Flores J, Midthun K, Hoshino Y, Green K, Gorziglia M, Kapikian A Z, Chanock R M
J Virol. 1986 Dec;60(3):972-9. doi: 10.1128/JVI.60.3.972-979.1986.
RNA-RNA hybridization was performed to assess the extent of genetic relatedness among human rotaviruses isolated from children with gastroenteritis and from asymptomatic newborn infants. 32P-labeled single-stranded RNAs produced by in vitro transcription from viral cores of the different strains tested were used as probes in two different hybridization assays: undenatured genomic RNAs were resolved by polyacrylamide gel electrophoresis, denatured in situ, electrophoretically transferred to diazobenzyloxymethyl-paper (Northern blots), and then hybridized to the probes under two different conditions of stringency; and denatured genomic double-stranded RNAs were hybridized to the probes in solution and the hybrids which formed were identified by polyacrylamide gel electrophoresis. When analyzed by Northern blot hybridization at a low level of stringency, all genes from the strains tested cross-hybridized, providing evidence for some sequence homology in each of the corresponding genes. However, when hybridization stringency was increased, a difference in gene 4 sequence was detected between strains recovered from asymptomatic newborn infants ("nursery strains") and strains recovered from infants and young children with diarrhea. Although the nursery strains exhibited serotypic diversity (i.e., each of the four strains tested belonged to a different serotype), the fourth gene appeared to be highly conserved. Similarly, each of the virulent strains tested belonged to a different serotype; nonetheless, there was significant conservation of sequence among the fourth genes of three of these viruses. Significantly, the conserved fourth genes of the nursery strains were distinct from the fourth gene of each of the virulent viruses. These results were confirmed and extended during experiments in which the RNA-RNA hybridization was carried out in solution and the resulting hybrids were analyzed by polyacrylamide gel electrophoresis. Under these conditions, the fourth genes of the nursery strains were closely related to each other but not to the fourth genes of the virulent viruses. Full-length hybrids did not form between the fourth genes from the nursery strains and the corresponding genes from the strains recovered from symptomatic infants and young children.
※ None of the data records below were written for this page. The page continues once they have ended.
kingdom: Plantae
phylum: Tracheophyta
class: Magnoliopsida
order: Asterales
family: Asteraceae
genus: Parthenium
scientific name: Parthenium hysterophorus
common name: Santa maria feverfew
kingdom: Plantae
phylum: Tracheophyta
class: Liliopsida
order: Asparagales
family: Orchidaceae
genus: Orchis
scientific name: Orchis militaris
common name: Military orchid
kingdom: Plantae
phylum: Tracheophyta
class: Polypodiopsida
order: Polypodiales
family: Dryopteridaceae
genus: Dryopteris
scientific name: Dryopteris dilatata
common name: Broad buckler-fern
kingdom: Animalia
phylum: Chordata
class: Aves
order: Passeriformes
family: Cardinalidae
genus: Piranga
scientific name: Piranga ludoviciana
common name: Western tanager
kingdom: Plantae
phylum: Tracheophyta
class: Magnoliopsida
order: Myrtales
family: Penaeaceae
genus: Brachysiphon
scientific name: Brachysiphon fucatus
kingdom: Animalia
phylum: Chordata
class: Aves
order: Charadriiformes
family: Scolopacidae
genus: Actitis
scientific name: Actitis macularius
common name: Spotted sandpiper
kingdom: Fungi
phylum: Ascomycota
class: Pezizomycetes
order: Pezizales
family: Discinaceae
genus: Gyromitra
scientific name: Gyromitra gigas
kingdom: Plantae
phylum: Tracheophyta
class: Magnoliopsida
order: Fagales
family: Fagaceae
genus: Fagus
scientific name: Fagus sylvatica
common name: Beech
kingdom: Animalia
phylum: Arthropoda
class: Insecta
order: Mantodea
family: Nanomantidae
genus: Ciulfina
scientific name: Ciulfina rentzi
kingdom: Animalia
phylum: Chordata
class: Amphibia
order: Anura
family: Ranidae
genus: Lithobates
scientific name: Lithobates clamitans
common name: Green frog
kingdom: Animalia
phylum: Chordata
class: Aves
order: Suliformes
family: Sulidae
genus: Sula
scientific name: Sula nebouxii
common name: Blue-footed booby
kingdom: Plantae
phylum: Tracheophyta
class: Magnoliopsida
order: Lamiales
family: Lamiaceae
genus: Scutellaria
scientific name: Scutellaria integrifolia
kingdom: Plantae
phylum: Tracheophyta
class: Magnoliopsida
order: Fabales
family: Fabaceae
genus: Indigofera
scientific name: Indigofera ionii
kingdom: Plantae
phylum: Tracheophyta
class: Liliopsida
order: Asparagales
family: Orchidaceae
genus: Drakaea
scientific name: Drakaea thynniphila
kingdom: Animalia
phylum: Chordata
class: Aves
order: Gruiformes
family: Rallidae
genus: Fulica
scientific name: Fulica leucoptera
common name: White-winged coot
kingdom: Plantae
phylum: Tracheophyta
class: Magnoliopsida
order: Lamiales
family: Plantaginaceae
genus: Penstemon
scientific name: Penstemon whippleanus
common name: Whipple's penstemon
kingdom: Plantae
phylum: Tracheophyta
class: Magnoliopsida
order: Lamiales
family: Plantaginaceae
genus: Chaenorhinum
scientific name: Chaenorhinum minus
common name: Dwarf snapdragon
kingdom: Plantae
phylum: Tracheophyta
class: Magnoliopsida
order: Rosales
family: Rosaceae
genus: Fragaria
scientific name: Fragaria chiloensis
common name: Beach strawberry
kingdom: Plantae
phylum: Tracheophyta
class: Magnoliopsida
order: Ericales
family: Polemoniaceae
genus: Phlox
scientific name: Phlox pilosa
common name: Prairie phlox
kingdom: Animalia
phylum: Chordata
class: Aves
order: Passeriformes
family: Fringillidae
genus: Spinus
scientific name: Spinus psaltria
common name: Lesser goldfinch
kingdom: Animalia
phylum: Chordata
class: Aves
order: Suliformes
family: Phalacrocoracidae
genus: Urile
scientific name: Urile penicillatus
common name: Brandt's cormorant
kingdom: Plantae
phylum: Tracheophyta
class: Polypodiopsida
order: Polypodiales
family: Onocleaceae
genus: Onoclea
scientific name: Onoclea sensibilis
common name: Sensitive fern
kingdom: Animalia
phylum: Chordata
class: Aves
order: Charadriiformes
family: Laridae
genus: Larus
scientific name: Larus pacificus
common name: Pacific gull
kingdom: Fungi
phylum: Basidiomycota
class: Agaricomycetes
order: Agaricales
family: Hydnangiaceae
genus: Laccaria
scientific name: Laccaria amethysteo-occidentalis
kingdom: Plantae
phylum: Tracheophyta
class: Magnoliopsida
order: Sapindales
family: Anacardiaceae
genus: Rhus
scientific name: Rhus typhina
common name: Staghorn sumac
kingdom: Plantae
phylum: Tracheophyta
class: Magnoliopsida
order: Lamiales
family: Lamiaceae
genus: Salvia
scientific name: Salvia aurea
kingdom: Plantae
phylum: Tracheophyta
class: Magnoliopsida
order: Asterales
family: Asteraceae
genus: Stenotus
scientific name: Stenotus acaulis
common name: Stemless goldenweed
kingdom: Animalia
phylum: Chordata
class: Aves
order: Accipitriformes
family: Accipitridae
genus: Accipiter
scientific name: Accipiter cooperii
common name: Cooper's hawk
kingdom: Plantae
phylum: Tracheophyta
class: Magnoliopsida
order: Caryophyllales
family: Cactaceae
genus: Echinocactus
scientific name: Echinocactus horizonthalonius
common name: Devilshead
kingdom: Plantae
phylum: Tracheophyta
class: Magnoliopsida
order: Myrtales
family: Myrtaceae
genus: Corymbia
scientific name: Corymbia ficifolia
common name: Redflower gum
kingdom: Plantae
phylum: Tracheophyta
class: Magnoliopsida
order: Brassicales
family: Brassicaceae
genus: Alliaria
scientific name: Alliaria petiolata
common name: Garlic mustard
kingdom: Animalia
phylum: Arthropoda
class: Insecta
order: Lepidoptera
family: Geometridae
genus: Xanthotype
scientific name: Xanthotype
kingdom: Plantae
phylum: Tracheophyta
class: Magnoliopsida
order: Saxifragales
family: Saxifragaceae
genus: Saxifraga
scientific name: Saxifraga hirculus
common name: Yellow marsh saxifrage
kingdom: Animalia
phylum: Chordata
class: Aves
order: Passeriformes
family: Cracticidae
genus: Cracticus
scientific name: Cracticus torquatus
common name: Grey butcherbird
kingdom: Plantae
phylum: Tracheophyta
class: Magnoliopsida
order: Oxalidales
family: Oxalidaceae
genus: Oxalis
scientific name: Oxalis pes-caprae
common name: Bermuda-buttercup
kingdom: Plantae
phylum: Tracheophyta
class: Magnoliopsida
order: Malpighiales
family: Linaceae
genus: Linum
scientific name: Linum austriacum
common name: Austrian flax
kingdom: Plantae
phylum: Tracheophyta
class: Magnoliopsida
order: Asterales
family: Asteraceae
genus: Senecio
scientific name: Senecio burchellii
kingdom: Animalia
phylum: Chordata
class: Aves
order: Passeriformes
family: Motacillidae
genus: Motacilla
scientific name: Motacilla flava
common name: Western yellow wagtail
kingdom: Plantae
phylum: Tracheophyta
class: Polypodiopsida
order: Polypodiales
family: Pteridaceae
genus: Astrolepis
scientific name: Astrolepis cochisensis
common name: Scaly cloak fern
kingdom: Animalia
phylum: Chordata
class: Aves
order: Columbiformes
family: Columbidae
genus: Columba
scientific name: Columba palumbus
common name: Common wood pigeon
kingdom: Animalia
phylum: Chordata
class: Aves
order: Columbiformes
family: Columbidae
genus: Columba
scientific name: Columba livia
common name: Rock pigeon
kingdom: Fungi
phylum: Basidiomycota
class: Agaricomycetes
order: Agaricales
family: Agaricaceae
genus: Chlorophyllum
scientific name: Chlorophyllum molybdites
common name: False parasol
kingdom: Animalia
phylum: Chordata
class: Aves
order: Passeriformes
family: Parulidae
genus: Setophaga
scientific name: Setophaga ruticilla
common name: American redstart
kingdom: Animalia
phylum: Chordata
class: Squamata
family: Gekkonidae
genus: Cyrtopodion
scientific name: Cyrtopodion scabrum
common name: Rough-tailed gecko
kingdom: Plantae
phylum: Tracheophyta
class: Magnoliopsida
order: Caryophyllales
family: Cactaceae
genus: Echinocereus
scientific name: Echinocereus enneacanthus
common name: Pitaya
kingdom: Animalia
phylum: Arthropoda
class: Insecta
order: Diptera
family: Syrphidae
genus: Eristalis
进行RNA - RNA杂交以评估从患肠胃炎儿童和无症状新生儿中分离出的人类轮状病毒之间的遗传相关性程度。通过体外转录不同测试菌株的病毒核心产生的32P标记单链RNA在两种不同的杂交试验中用作探针:未变性的基因组RNA通过聚丙烯酰胺凝胶电泳分离,原位变性,电泳转移至重氮苄氧基甲基纸(Northern印迹),然后在两种不同的严谨条件下与探针杂交;变性的基因组双链RNA在溶液中与探针杂交,形成的杂交体通过聚丙烯酰胺凝胶电泳鉴定。当在低严谨水平下通过Northern印迹杂交分析时,测试菌株的所有基因都发生了交叉杂交,这为每个相应基因中的一些序列同源性提供了证据。然而,当杂交严谨性提高时,在从无症状新生儿(“托儿所菌株”)中分离出的菌株与从腹泻婴幼儿中分离出的菌株之间检测到基因4序列存在差异。尽管托儿所菌株表现出血清型多样性(即测试的四种菌株中的每一种都属于不同的血清型),但第四个基因似乎高度保守。同样,测试的每种致病菌株都属于不同的血清型;尽管如此,这些病毒中的三种病毒的第四个基因之间存在显著的序列保守性。值得注意的是,托儿所菌株保守的第四个基因与每种致病病毒的第四个基因不同。在溶液中进行RNA - RNA杂交并通过聚丙烯酰胺凝胶电泳分析所得杂交体的实验中,这些结果得到了证实和扩展。在这些条件下,托儿所菌株的第四个基因彼此密切相关,但与致病病毒的第四个基因无关。托儿所菌株的第四个基因与有症状婴幼儿中分离出的菌株的相应基因之间未形成全长杂交体。